▶ [Task brief]: Everything in the data below except the pictures must be repeated word for word.

[Working data — start]

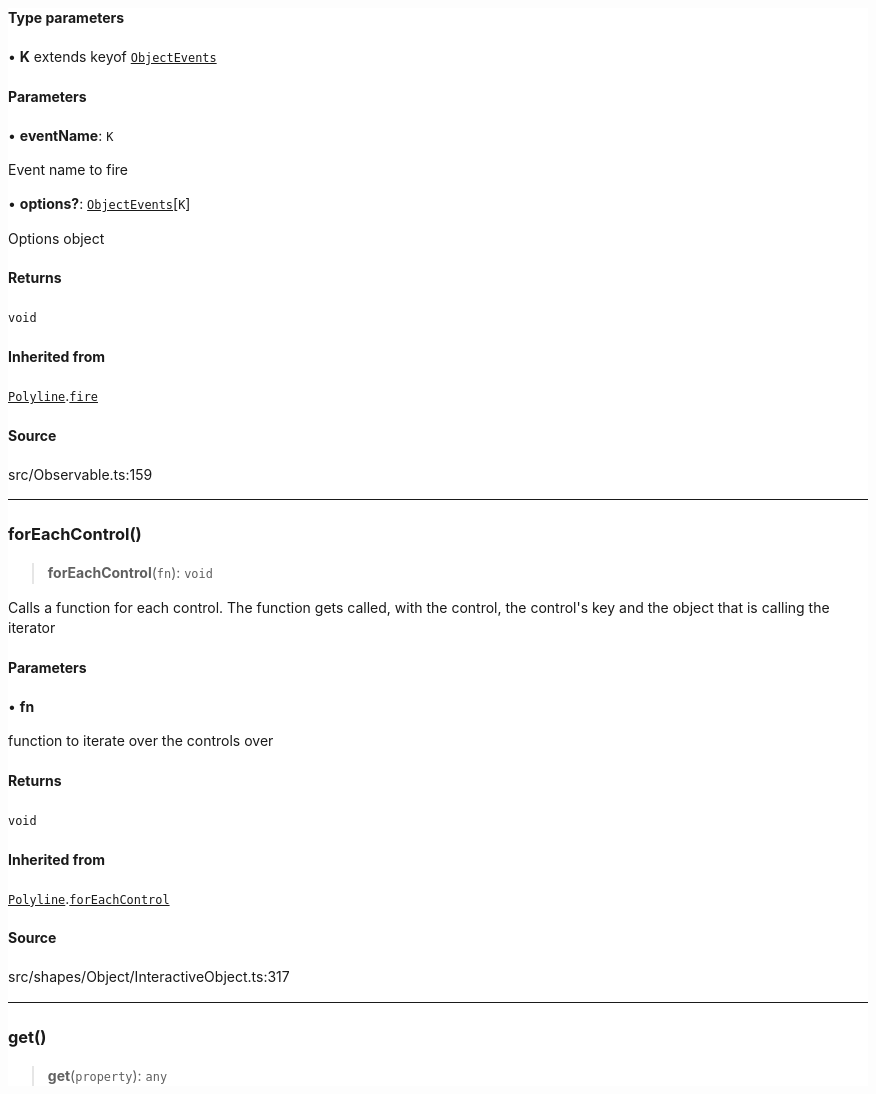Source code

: #### Type parameters

• **K** extends keyof [`ObjectEvents`](../interfaces/ObjectEvents.md)

#### Parameters

• **eventName**: `K`

Event name to fire

• **options?**: [`ObjectEvents`](../interfaces/ObjectEvents.md)\[`K`\]

Options object

#### Returns

`void`

#### Inherited from

[`Polyline`](Polyline.md).[`fire`](Polyline.md#fire)

#### Source

src/Observable.ts:159

***

### forEachControl()

> **forEachControl**(`fn`): `void`

Calls a function for each control. The function gets called,
with the control, the control's key and the object that is calling the iterator

#### Parameters

• **fn**

function to iterate over the controls over

#### Returns

`void`

#### Inherited from

[`Polyline`](Polyline.md).[`forEachControl`](Polyline.md#foreachcontrol)

#### Source

src/shapes/Object/InteractiveObject.ts:317

***

### get()

> **get**(`property`): `any`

[Working data — finish]

▶ [Solved problem]:
Source code

: #### Type parameters

• **K** extends keyof [`ObjectEvents`](../interfaces/ObjectEvents.md)

#### Parameters

• **eventName**: `K`

Event name to fire

• **options?**: [`ObjectEvents`](../interfaces/ObjectEvents.md)\[`K`\]

Options object

#### Returns

`void`

#### Inherited from

[`Polyline`](Polyline.md).[`fire`](Polyline.md#fire)

#### Source

src/Observable.ts:159

***

### forEachControl()

> **forEachControl**(`fn`): `void`

Calls a function for each control. The function gets called,
with the control, the control's key and the object that is calling the iterator

#### Parameters

• **fn**

function to iterate over the controls over

#### Returns

`void`

#### Inherited from

[`Polyline`](Polyline.md).[`forEachControl`](Polyline.md#foreachcontrol)

#### Source

src/shapes/Object/InteractiveObject.ts:317

***

### get()

> **get**(`property`): `any`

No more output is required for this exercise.